====== Selected passage ======

How to Submit SiD Simulation and Reconstruction Jobs Using ILCDirac

Interfaces for all the SiD simulation and reconstruction software packages are available in ILCDIRAC and allow easy definition and submission of jobs using python. This page includes python examples for all possible steps. It also explains the use of a flexible job submission script, that allows to directly submit common job configurations from the command line and let's you get started immediately.

Python Examples

The following statements are required to create an ILCDirac job.

# import ILCDIRAC classes
from ILCDIRAC.Interfaces.API.DiracILC import DiracILC
from ILCDIRAC.Interfaces.API.ILCJob import ILCJob

# create an instance of ILCDIRAC and define a repository file to store the submitted job IDs
dirac = DiracILC ( True , "myRepositoryFile.txt" )

# create a new job
job = ILCJob ( )

# add any step to be executed here

job.setSystemConfig ( "x86_64-slc5-gcc43-opt" ) # need to correspond to a config defined in the dirac configuration
job.setName ( "myJob" ) # just an identifier

# the following statements are optional
job.setOutputSandbox ( [ "*.log" , "*.mac", "*.xml", "*.lcsim" ] ) # beeing able to retrieve the steering files is useful for debugging
job.setInputSandbox ( [ "file1", "file2", ... ] ) # required if the job needs input
job.setOutputData ( [ "outputFile1", "outputFile2", ... ], "CERN-SRM", "/my/storage/path" ) # other possible storage elements are RAL-SRM, IN2P3-SRM, etc.
job.setCPUTime( cpuLimit ) # maximum is 300000 seconds
job.setJobGroup( "myGroup" ) # helps finding jobs that belong together
job.setBannedSites( [ "Site1", "Site2", ... ] )
job.setDestination( "LCG.CERN.ch" )

# submit the job
dirac.submit ( job )

In addition any one of the following steps can be added before the submit command to define what is being executed in the job.

If several steps are defined, the output of one step is automatically used as the input for the following step (if no input is defined). Only certain combinations are supported, though. LCSim can follow an SLIC or SlicPandora step and SlicPandora can follow an LCSim step.

SLIC

res = job.setSLIC ( appVersion = "v2r9p8" , # has to be available in the dirac configuration
		detectorModel = "clic_sid_cdr" , # dirac will retrieve the detector geometry automatically from www.lcsim.org
		macFile = "mySlicMacro.mac" , # steering file
		inputGenfile = "LFN:/my/files/input.stdhep", # optional input file, if an LFN is given it is automatically added to the input sandbox
		nbOfEvents = 100 ,
		startFrom = 0 , # only set if you want to skip events from the input file
		outputFile = "slicOutput.slcio" # don't forget to add it also to the outputdata!
		)
# checking the return value is not required, but considered good practice
if not res['OK']:
	print res['Message']
	sys.exit(2)

Overlay background

This step will download the required background files and overlay them in the next LCSim step present.

====== Entries supplied ======

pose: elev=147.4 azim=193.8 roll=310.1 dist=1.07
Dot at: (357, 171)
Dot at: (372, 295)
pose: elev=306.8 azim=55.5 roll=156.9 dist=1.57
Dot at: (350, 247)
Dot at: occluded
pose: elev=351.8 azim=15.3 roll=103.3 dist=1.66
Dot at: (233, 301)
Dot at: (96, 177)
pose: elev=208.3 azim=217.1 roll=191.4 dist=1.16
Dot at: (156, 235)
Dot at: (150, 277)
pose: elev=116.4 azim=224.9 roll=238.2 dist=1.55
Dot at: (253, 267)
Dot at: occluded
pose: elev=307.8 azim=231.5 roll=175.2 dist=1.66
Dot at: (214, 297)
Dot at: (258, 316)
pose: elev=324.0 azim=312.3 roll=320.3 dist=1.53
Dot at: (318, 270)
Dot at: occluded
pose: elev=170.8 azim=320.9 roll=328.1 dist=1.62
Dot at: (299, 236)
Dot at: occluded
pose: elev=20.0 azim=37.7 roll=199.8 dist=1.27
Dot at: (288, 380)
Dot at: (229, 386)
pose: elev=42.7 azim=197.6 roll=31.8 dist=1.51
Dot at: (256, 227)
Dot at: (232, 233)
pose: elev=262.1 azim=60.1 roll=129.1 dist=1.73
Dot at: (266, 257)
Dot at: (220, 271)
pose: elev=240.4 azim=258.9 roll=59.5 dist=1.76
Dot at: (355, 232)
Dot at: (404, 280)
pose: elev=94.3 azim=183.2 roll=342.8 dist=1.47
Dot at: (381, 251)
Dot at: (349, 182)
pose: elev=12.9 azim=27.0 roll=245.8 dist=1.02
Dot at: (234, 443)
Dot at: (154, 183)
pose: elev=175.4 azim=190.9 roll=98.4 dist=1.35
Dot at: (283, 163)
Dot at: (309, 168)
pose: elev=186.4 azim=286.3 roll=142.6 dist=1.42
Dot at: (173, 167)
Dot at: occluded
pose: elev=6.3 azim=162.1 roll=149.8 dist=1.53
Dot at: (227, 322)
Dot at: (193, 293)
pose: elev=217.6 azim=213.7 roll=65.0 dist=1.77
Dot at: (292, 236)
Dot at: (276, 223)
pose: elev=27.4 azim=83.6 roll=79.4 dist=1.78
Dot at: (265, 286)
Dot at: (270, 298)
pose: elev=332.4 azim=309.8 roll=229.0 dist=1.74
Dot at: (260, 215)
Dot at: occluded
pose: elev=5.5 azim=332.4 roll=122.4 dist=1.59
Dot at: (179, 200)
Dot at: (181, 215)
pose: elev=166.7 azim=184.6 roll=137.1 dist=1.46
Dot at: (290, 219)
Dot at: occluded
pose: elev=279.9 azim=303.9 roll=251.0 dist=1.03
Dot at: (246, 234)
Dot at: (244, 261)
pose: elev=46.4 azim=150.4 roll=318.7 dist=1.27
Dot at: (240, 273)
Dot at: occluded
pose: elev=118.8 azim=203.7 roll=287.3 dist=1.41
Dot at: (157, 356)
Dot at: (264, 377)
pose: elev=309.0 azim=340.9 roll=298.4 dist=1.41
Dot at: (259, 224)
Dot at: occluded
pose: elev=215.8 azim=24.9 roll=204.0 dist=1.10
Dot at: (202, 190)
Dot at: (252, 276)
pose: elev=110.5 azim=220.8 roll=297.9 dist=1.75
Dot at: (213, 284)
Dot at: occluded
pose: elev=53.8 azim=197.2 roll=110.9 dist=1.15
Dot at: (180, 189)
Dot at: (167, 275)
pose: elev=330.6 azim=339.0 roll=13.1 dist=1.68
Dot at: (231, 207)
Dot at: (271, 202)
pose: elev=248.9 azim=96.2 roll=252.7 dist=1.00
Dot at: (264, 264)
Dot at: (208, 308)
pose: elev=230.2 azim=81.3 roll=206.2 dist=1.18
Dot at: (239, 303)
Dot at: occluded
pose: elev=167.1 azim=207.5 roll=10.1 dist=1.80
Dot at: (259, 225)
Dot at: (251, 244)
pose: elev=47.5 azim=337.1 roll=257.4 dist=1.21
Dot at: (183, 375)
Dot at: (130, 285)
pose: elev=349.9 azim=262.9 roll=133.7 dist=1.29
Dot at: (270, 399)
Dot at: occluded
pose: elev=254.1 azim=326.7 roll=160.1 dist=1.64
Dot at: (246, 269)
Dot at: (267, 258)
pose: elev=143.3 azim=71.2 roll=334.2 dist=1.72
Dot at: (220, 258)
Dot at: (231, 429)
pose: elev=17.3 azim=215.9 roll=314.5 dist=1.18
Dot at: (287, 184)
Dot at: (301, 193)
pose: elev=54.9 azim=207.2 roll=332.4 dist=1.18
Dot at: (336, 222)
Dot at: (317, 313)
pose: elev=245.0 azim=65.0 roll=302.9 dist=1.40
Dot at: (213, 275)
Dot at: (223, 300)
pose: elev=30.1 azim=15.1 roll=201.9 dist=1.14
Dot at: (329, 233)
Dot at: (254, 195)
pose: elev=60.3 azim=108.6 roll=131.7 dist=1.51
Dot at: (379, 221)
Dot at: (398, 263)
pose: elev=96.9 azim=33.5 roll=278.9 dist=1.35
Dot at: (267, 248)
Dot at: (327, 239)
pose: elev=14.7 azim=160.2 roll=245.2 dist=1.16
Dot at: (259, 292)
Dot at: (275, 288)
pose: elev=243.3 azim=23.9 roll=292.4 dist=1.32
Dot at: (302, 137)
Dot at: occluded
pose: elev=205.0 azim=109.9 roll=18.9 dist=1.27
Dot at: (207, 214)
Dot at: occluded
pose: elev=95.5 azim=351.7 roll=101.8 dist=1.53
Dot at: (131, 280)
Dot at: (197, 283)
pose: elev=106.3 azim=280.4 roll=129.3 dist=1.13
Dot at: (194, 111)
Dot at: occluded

======

### Task brief
From the ILCDirac job submission guide, extract the passage between "# add any step" and "RAL-SRM, IN2P3-SRM, etc.", inclusive.

### Reply
# add any step to be executed here

job.setSystemConfig ( "x86_64-slc5-gcc43-opt" ) # need to correspond to a config defined in the dirac configuration
job.setName ( "myJob" ) # just an identifier

# the following statements are optional
job.setOutputSandbox ( [ "*.log" , "*.mac", "*.xml", "*.lcsim" ] ) # beeing able to retrieve the steering files is useful for debugging
job.setInputSandbox ( [ "file1", "file2", ... ] ) # required if the job needs input
job.setOutputData ( [ "outputFile1", "outputFile2", ... ], "CERN-SRM", "/my/storage/path" ) # other possible storage elements are RAL-SRM, IN2P3-SRM, etc.